Alles im Griff, alles paletti! Das bißchen "dicke Luft" wirft doch einen Ruhrpottler nicht um. Soll der Russe ruhig kommen!

Zu einer solchen Notgemeinschaft Revier, die für ein paar Tage ausgerufen wurde, gehört natürlich ein 'innerer Feind', gegen den zügellos gehetzt werden kann. Er war schnell gefunden:

Das Umwelt-Schwein der Woche: der "private Autofahrer"

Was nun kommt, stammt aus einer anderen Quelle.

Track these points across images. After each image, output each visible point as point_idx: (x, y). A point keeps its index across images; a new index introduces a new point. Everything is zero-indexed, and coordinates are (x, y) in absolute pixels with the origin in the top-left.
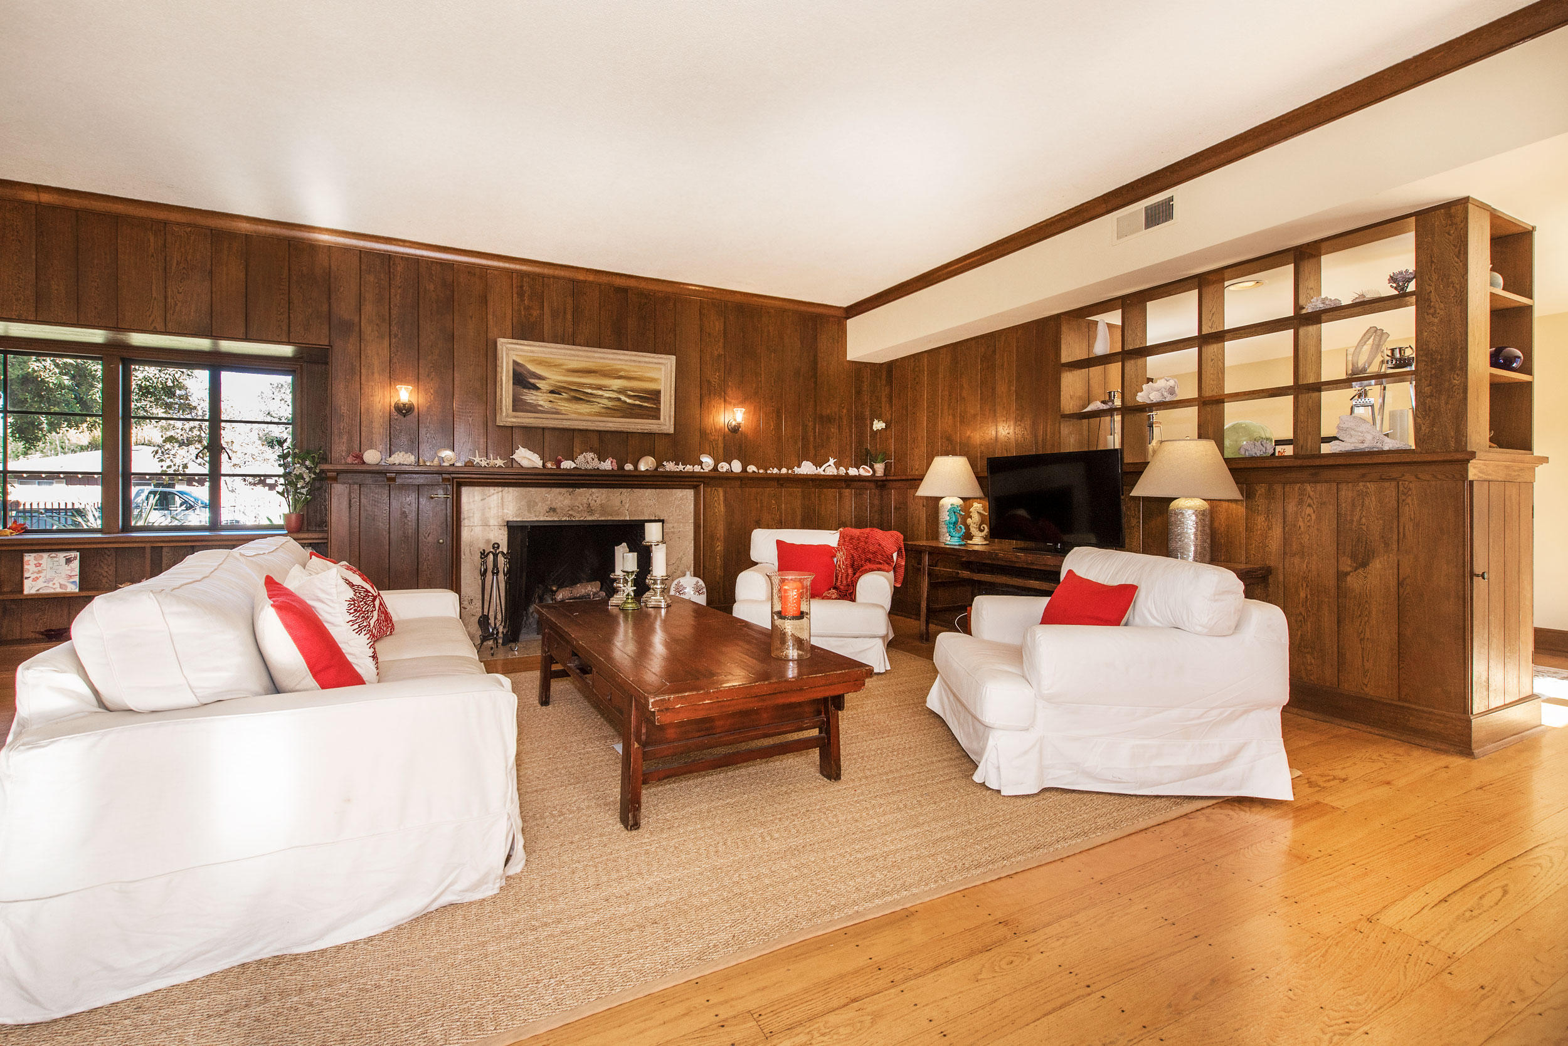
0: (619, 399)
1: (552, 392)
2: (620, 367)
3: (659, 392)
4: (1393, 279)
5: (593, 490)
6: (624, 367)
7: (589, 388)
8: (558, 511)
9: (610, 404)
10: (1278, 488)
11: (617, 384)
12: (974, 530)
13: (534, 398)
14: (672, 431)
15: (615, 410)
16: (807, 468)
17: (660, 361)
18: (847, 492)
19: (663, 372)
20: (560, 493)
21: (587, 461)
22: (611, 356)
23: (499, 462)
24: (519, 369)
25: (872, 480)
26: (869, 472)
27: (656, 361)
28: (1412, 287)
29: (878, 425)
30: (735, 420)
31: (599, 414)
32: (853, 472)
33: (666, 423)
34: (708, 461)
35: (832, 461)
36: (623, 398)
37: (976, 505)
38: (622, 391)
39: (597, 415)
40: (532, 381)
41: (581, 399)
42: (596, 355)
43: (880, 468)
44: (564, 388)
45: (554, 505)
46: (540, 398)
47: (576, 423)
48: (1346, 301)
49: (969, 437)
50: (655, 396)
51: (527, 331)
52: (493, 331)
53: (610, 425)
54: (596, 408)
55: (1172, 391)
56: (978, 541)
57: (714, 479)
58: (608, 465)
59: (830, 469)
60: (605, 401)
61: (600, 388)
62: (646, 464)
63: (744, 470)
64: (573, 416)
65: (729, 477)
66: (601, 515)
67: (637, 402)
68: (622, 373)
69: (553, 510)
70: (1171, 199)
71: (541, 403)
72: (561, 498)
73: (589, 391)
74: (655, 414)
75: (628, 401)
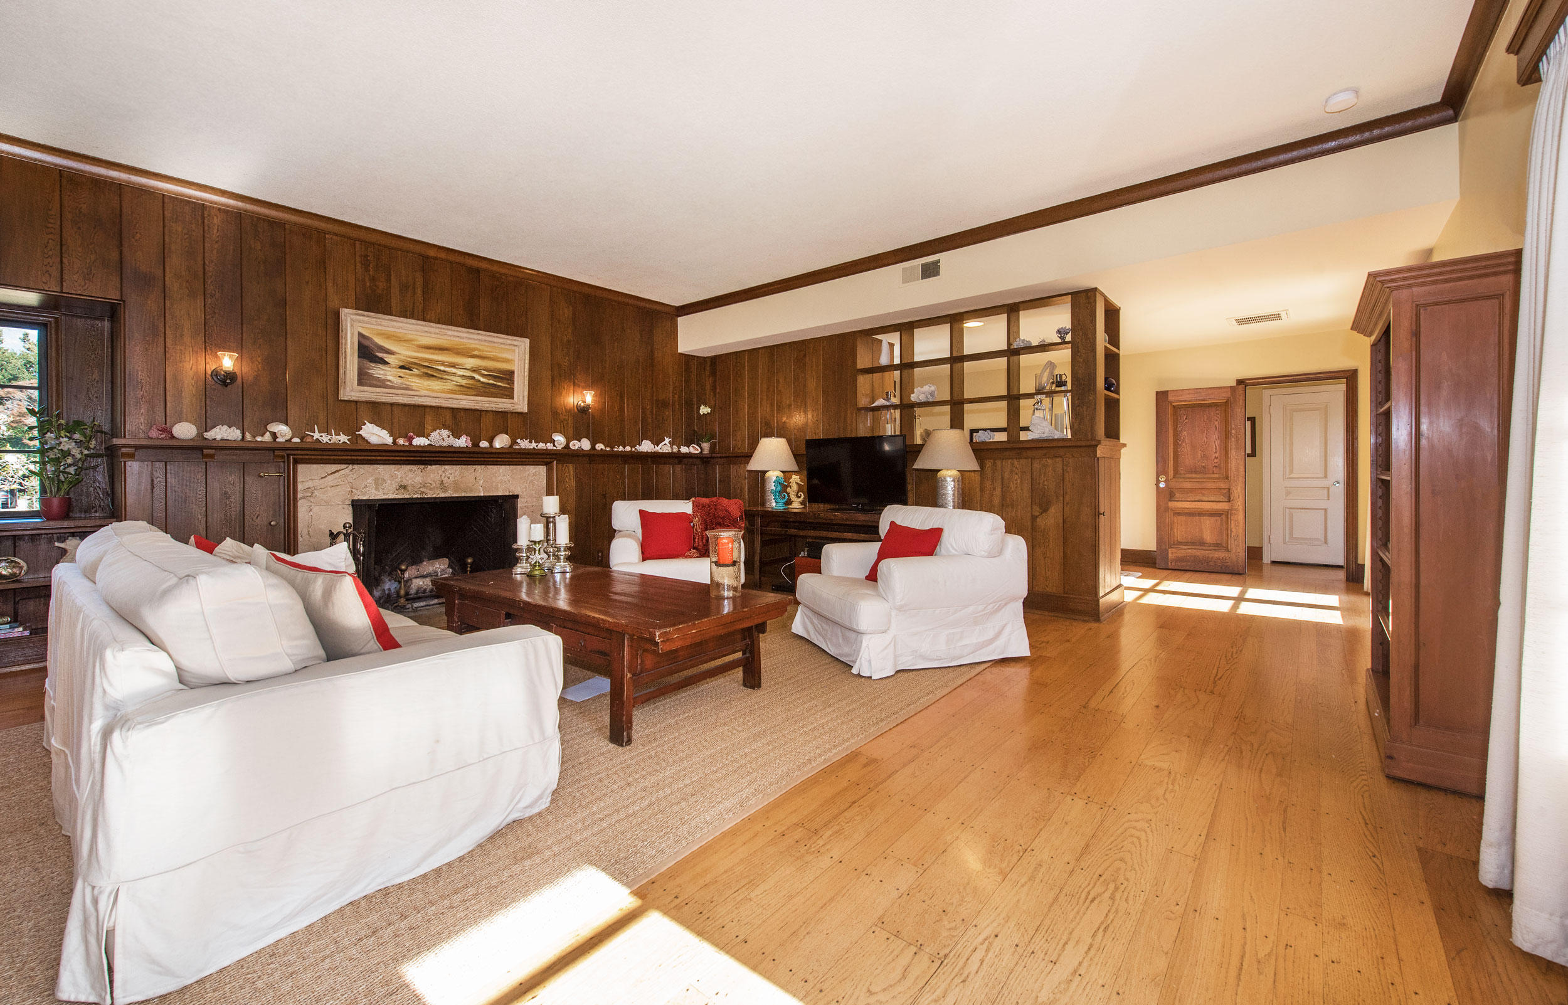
0: (473, 378)
1: (402, 367)
2: (474, 346)
3: (513, 372)
4: (1059, 332)
5: (446, 467)
6: (478, 347)
7: (443, 365)
8: (409, 488)
9: (463, 382)
10: (999, 462)
11: (471, 362)
12: (793, 497)
13: (382, 372)
14: (525, 410)
15: (468, 388)
16: (646, 446)
17: (515, 343)
18: (678, 468)
19: (517, 355)
20: (411, 470)
21: (441, 438)
22: (465, 335)
23: (343, 438)
24: (366, 343)
25: (700, 457)
26: (697, 450)
27: (509, 342)
28: (1069, 338)
29: (704, 410)
30: (584, 402)
31: (452, 392)
32: (684, 450)
33: (520, 402)
34: (560, 439)
35: (667, 440)
36: (477, 377)
37: (794, 476)
38: (476, 370)
39: (449, 393)
40: (380, 355)
41: (433, 376)
42: (450, 333)
43: (706, 446)
44: (415, 364)
45: (405, 482)
46: (389, 373)
47: (429, 399)
48: (1035, 343)
49: (785, 422)
50: (509, 376)
51: (374, 303)
52: (333, 300)
53: (464, 403)
54: (449, 386)
55: (932, 394)
56: (796, 505)
57: (566, 456)
58: (463, 442)
59: (665, 447)
60: (459, 380)
61: (453, 366)
62: (501, 442)
63: (593, 447)
64: (427, 393)
65: (579, 454)
66: (456, 491)
67: (491, 382)
68: (476, 353)
69: (404, 487)
70: (938, 261)
71: (389, 378)
72: (411, 475)
73: (442, 368)
74: (509, 393)
75: (482, 380)
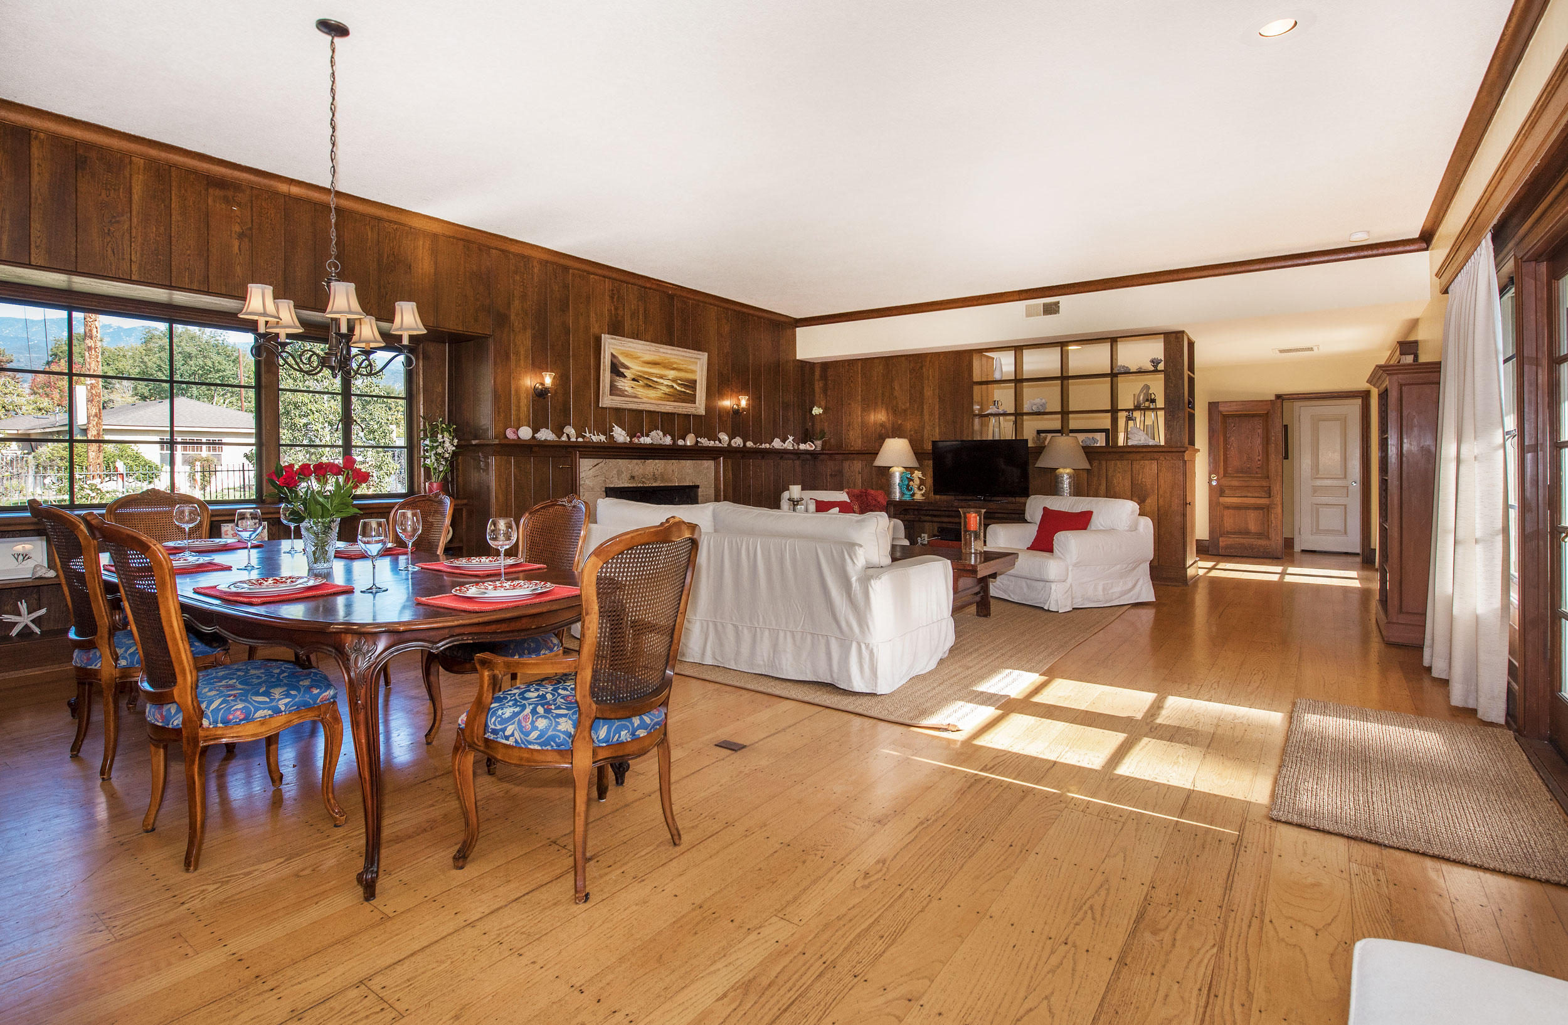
0: (673, 387)
1: (634, 380)
2: (674, 360)
3: (696, 381)
5: (656, 461)
6: (676, 360)
7: (656, 377)
8: (636, 478)
9: (667, 390)
11: (672, 374)
12: (916, 490)
13: (623, 384)
14: (703, 413)
15: (669, 395)
16: (777, 444)
17: (699, 356)
18: (797, 463)
19: (699, 366)
20: (637, 464)
21: (657, 438)
22: (669, 352)
23: (603, 438)
24: (615, 361)
25: (813, 454)
26: (812, 447)
27: (695, 356)
28: (1161, 367)
29: (816, 411)
30: (740, 405)
31: (661, 399)
32: (802, 447)
33: (699, 406)
34: (724, 437)
35: (791, 438)
36: (675, 386)
37: (916, 472)
38: (674, 380)
39: (659, 400)
40: (622, 370)
41: (650, 386)
42: (661, 350)
43: (819, 443)
44: (641, 376)
45: (634, 474)
46: (626, 385)
47: (647, 405)
50: (692, 384)
51: (616, 329)
52: (595, 329)
53: (668, 408)
54: (659, 394)
56: (920, 497)
57: (728, 452)
58: (668, 440)
59: (789, 444)
60: (664, 388)
61: (661, 377)
62: (690, 441)
63: (745, 445)
64: (645, 400)
65: (737, 450)
66: (662, 482)
67: (683, 390)
68: (675, 366)
69: (633, 477)
70: (1060, 302)
71: (627, 388)
72: (637, 468)
73: (655, 379)
74: (691, 399)
75: (678, 388)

Daß seine Benzinkutsche nur zum geringsten Teil an der Produktion von Schwefeldioxid beteiligt ist (ca. 3%) - egal! Daß er sein Gefährt in der Regel nicht aus Jux bewegt, sondern um zur Arbeit zu kommen - egal! Er ist störrisch und uneinsichtig. Sein Hauptcharakterzug: Er denkt an sich, statt ans große Ganze des Reviers. Er ist eigennützig statt gemeinnützig. Man muß ihn zur Vernunft zwingen. Damit die Schornsteine weiterrauchen: für Thyssen, Krupp und Hoesch, für die Arbeitsplätze, fürs Ruhrgebiet, für Deutschland. Dafür kommt uns kein Dreck zu teuer!